Yaşanmış bir olaydan uyarlanan ve tüple dalış yapan iki kişinin denizin ortasında unutulmasıyla başlarına gelen korkunç olayların öyküsünü izlediğimiz 2003 tarihli ‘Open Water / Açık Deniz’ çok fazla beğenilince, 2006 yılında ‘Open Water 2: Adrift / Açık Deniz 2’ çıkagelmiş ve yine hatırı sayılır bir ilgiyle karşılanmıştı. Deniz mevsiminin sürdüğü yaz günlerinde iyi giden ve sahilden açıldığında insana korku salan filmlerin bir yenisi daha karşımızda işte. 
‘Open Water 3: Cage Dive / Açık Deniz 3: Kafes Dalışı’, Avustralya yapımı. Ekstrem bir reality programı için ellerindeki kamerayla şov peşinde koşan gençleri yakalayan felaket. 
Adından da anlaşılacağı üzere, köpekbalıklarını yakından gözlemlemek için Avustralya açıklarında yapılan kafes dalışlarında gerçekleşen bir aksilik sonucu, üç kişinin; doğanın sert gerçekliğine ve ürkütücü yaratıklara yem olmasının öyküsü perdede duran. 

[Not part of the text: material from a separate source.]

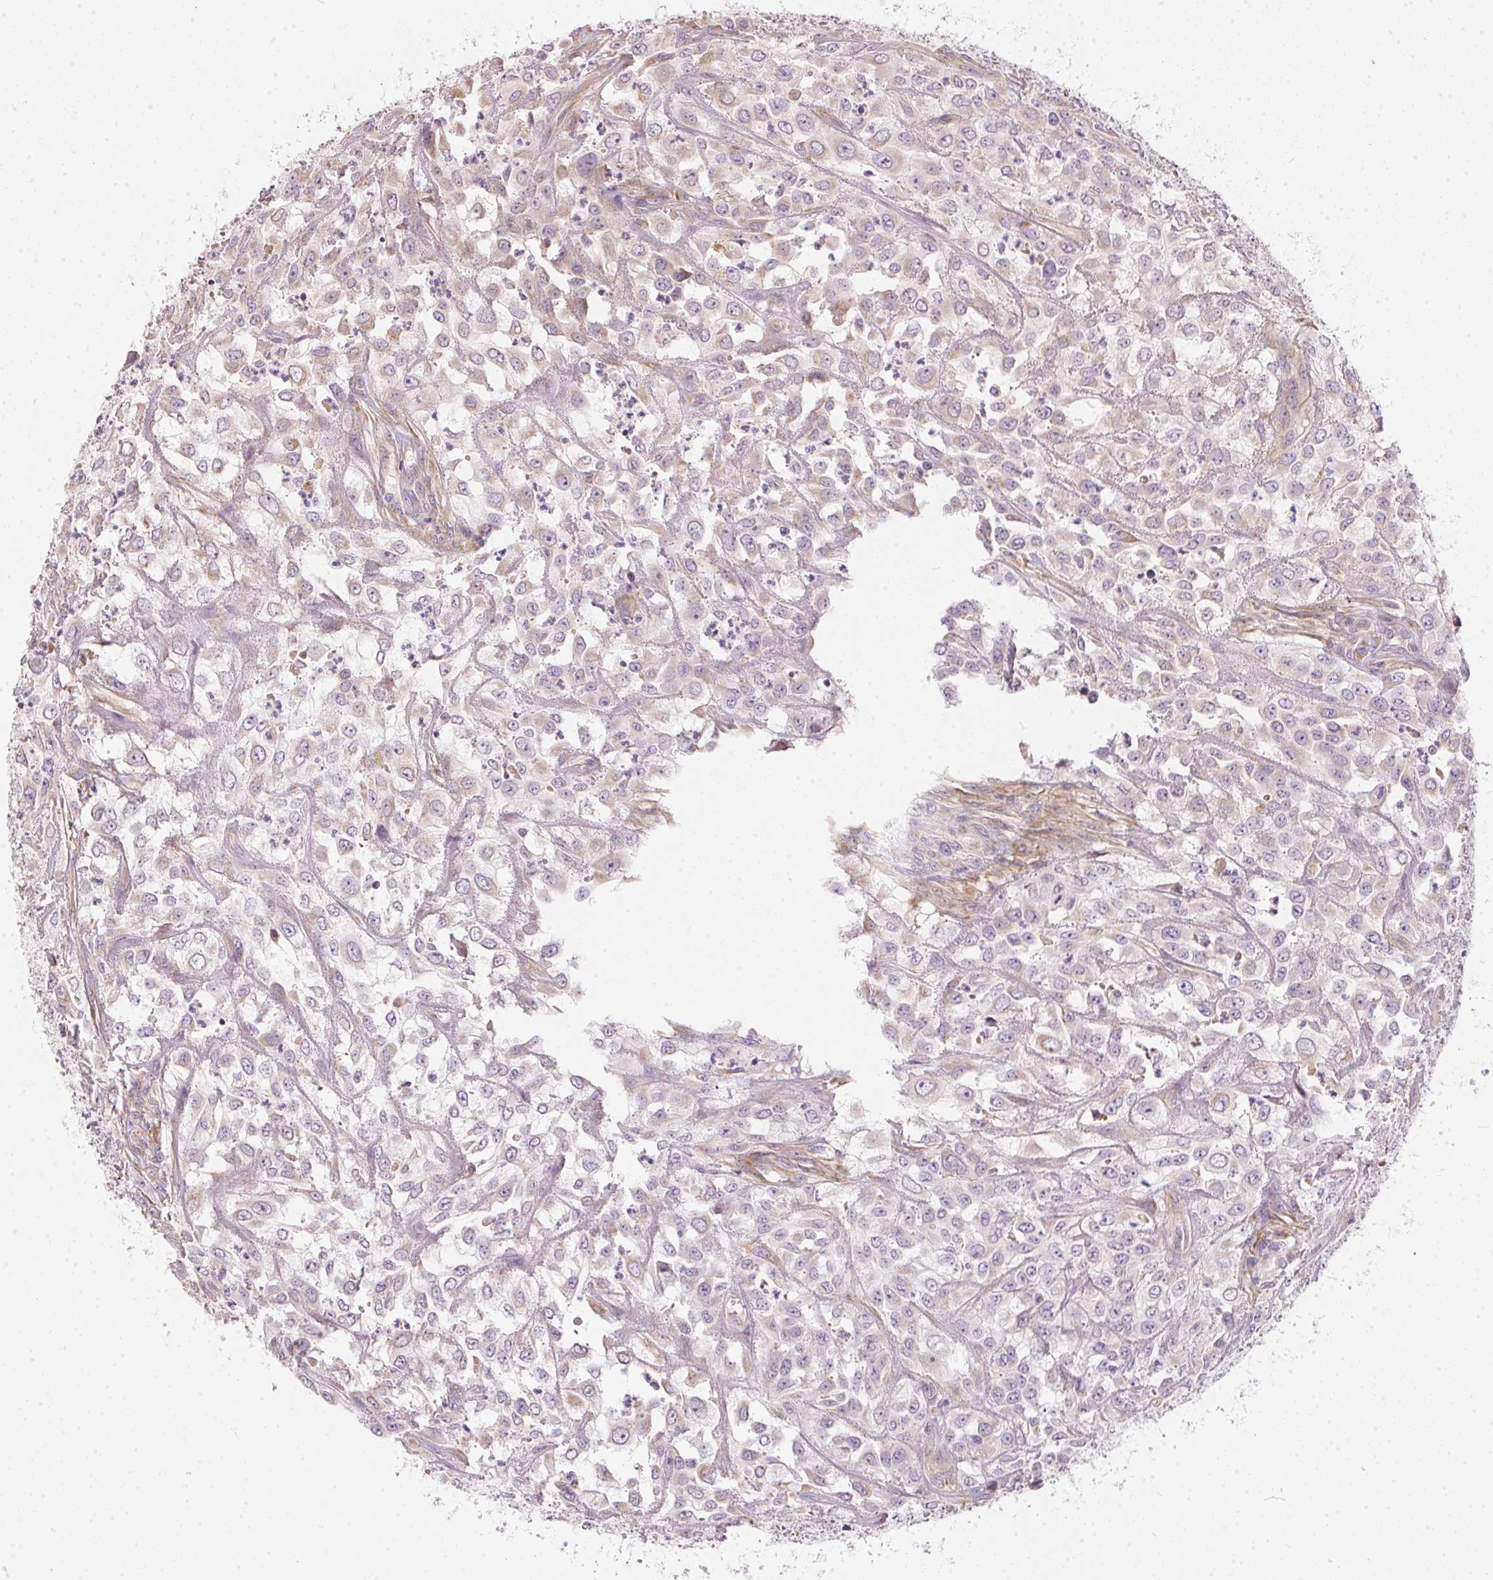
{"staining": {"intensity": "negative", "quantity": "none", "location": "none"}, "tissue": "urothelial cancer", "cell_type": "Tumor cells", "image_type": "cancer", "snomed": [{"axis": "morphology", "description": "Urothelial carcinoma, High grade"}, {"axis": "topography", "description": "Urinary bladder"}], "caption": "This is an IHC image of urothelial cancer. There is no expression in tumor cells.", "gene": "VWA5B2", "patient": {"sex": "male", "age": 67}}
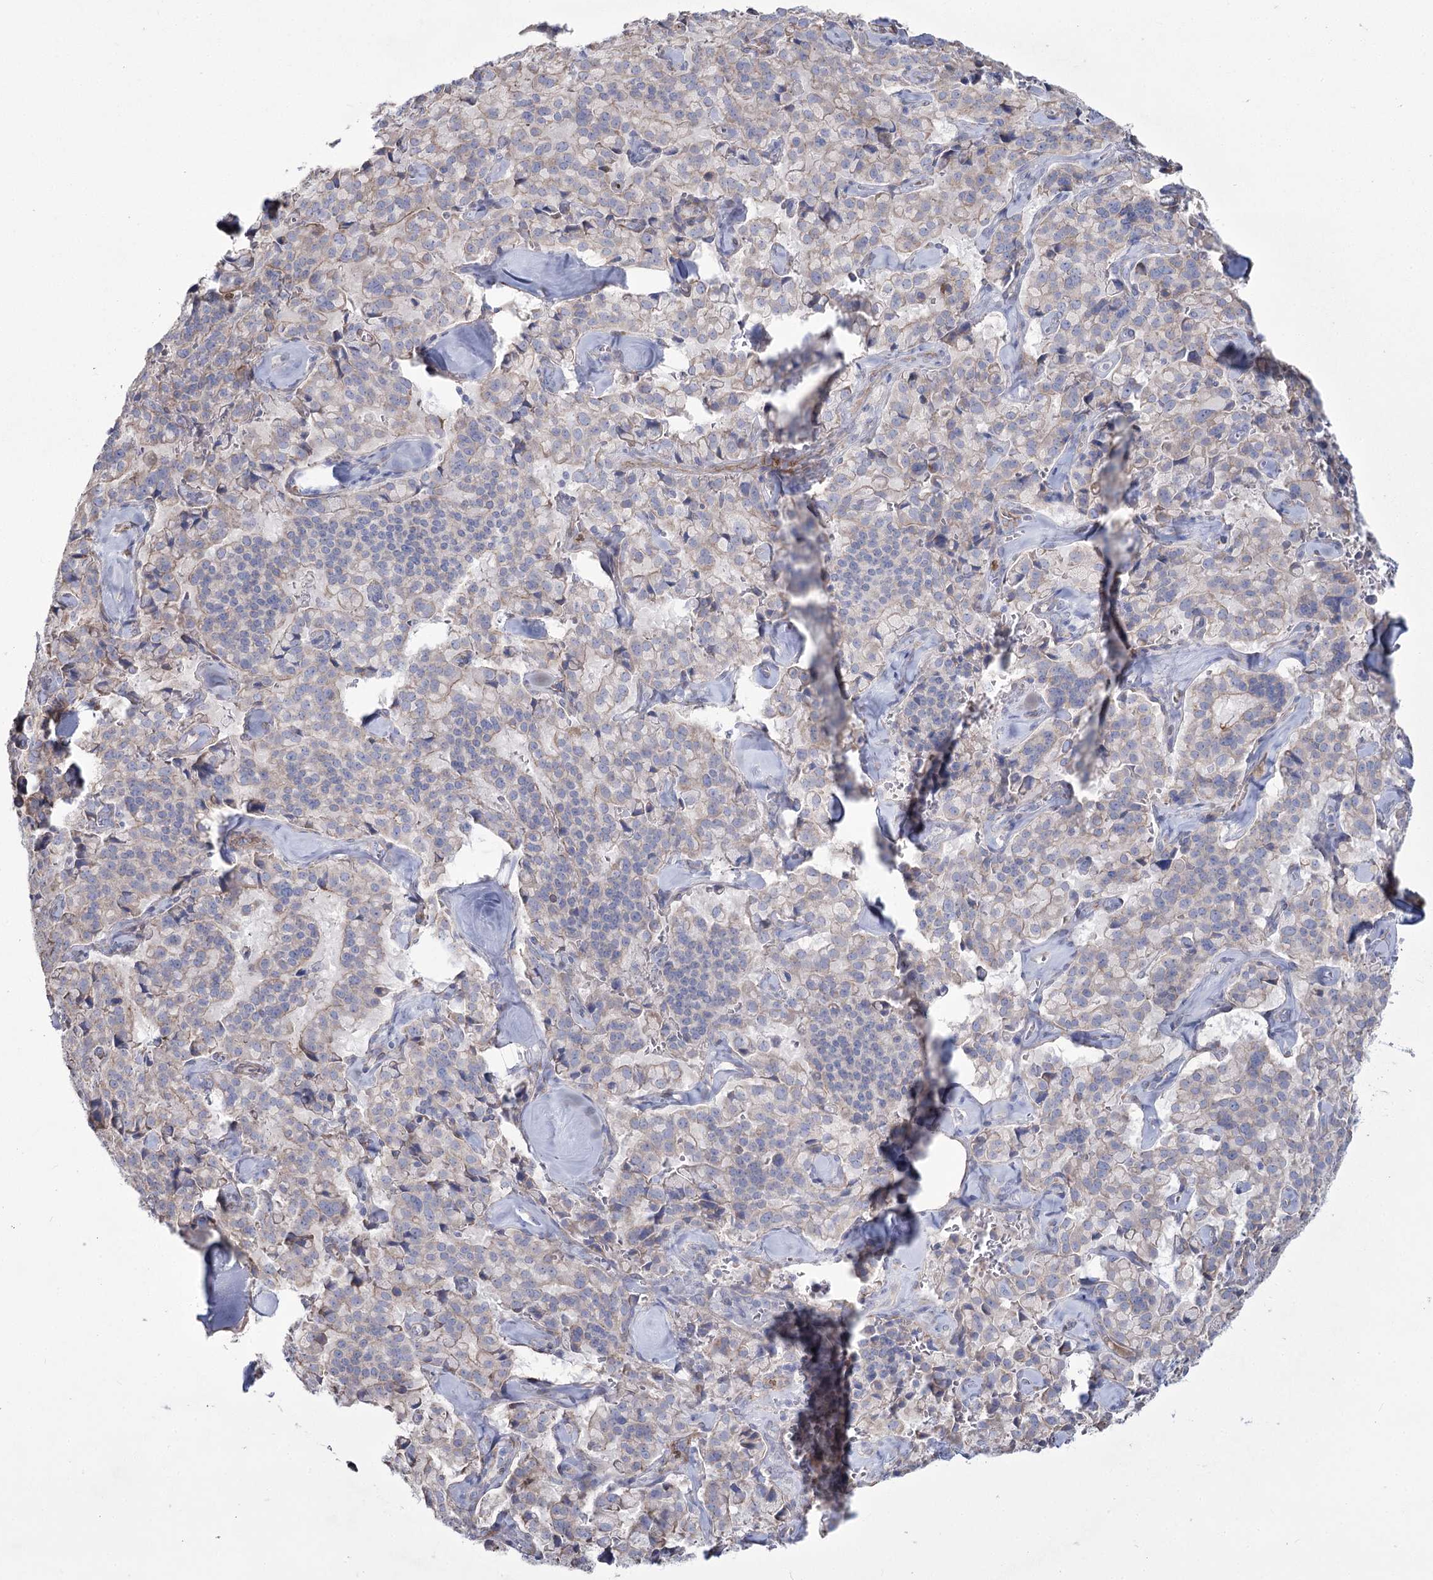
{"staining": {"intensity": "weak", "quantity": "<25%", "location": "cytoplasmic/membranous"}, "tissue": "pancreatic cancer", "cell_type": "Tumor cells", "image_type": "cancer", "snomed": [{"axis": "morphology", "description": "Adenocarcinoma, NOS"}, {"axis": "topography", "description": "Pancreas"}], "caption": "This is an immunohistochemistry photomicrograph of human pancreatic cancer (adenocarcinoma). There is no positivity in tumor cells.", "gene": "ME3", "patient": {"sex": "male", "age": 65}}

Buluntu film modasının yeni bir örneği korku-gerilim. Son derece bildik oluşları, üç kişi arasındaki çatışma ve ilişkileri fonda tutup, ilgimizi, mavi derinliğin ürkütücü tarafına odaklayan film, Gerald Rascionato’nun ilk uzun metrajı. Joel Hogan,  Megan Peta Hill ve Josh Potthoff, oyuncu kadrosunu oluşturan isimler. Hayvan hakları savunucuları ve duyarlı doğa aşıkları, köpekbalıklarının yine epey vahşi gösterilip, ‘kim vurduya’ gittiğine şahit olacaklar. Hatırı sayılır boşluğa rağmen, su yüzeyinde geçen can pazarı sahneleri iyi kotarılmış. (2 / 5)

 

Oyuncak bebek Annabelle’nin saldığı doğaüstü dehşet üzerine 2014’de çekilen aynı adlı filmin devamı niteliğindeki korku filmi ‘Annabelle: Creation / Annabelle: Kötülüğün Doğuşu’, Stanley Tucci’nin yönettiği, başrolünü Geoffrey Rush’ın üstlendiği İsviçreli ressam ve heykeltıraş Alberto Giacometti’nin biyografisi ‘Final Portrait / Son Portre’, başrollerini Ryan Reynolds ve Samuel L. Jackson’ın paylaştıkları komedi aksiyon ‘The Hitman’s Bodyguard / Belalı Tanık’, dövüş sanatlarıyla bezenmiş Almanya yapımı aksiyon ‘Plan B: Scheiß auf Plan A / B Planı’, Japonya yapımı animasyon ‘Eiga Doraemon: Nobita no nankyoku kachikochi daibouken / Doraemon: Buz Devri Macerası’ ile haftanın tek yerli yapımı olan korku-gerilim türündeki ‘Semur’, haftanın notlarımız arasında yer alamayan diğer yenileri. Tekrar iyi seyirler herkese.